[Stored records]
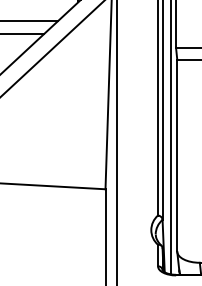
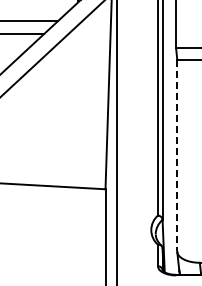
line at (170, 138): present -> none
line at (177, 155): solid -> dashed
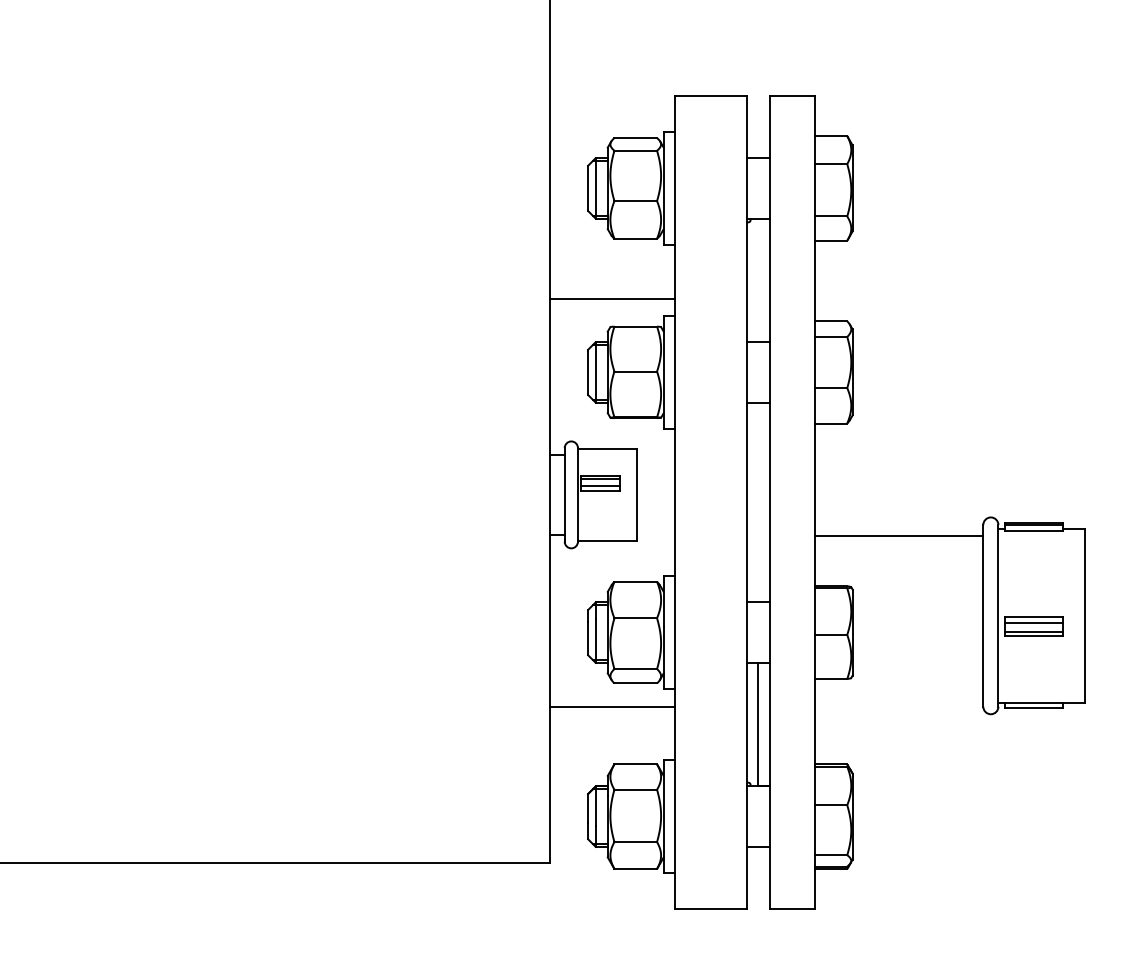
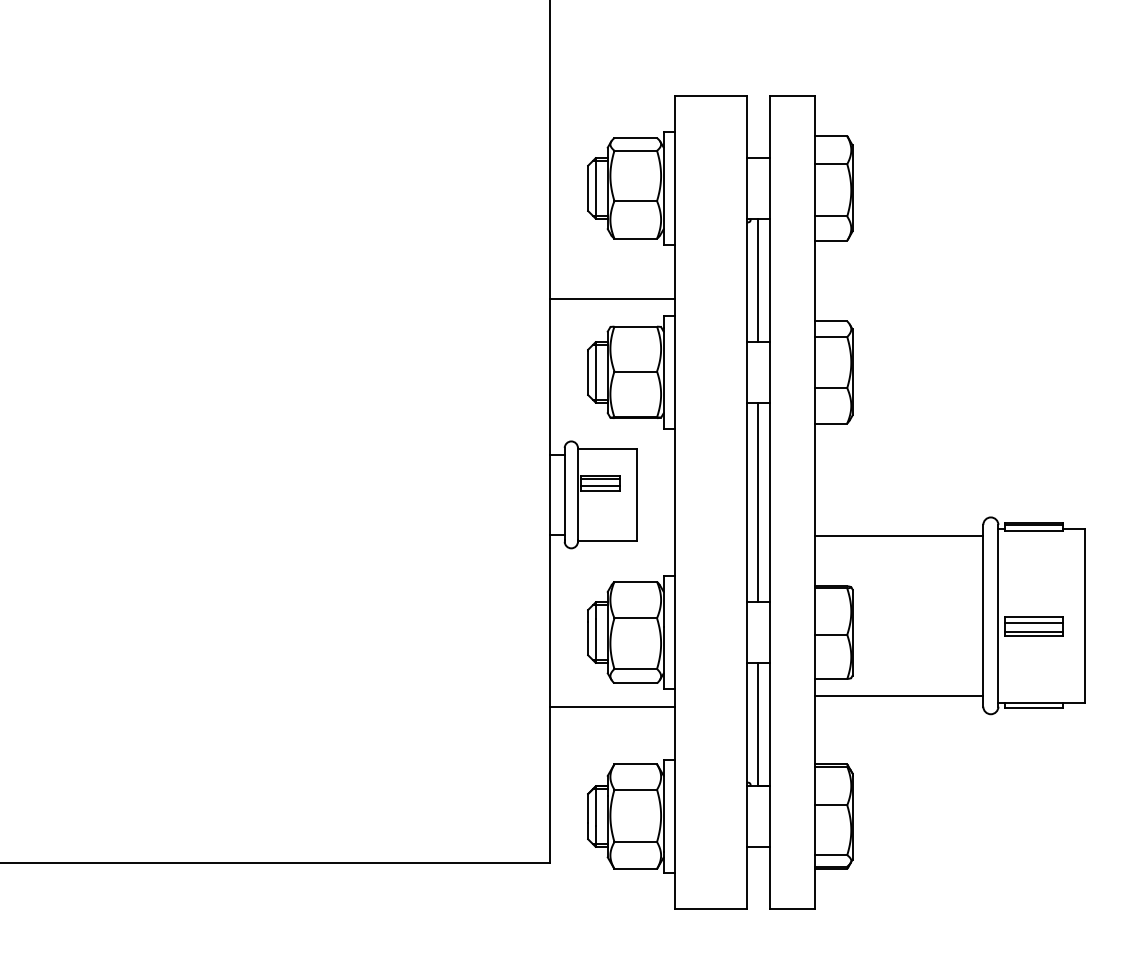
line at (758, 280): none -> present
line at (758, 502): none -> present
line at (898, 695): none -> present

• _Request_
Pull out each line in the material that contains the word "none".

• _Exercise answer_
line at (170, 138): present -> none
line at (758, 280): none -> present
line at (758, 502): none -> present
line at (898, 695): none -> present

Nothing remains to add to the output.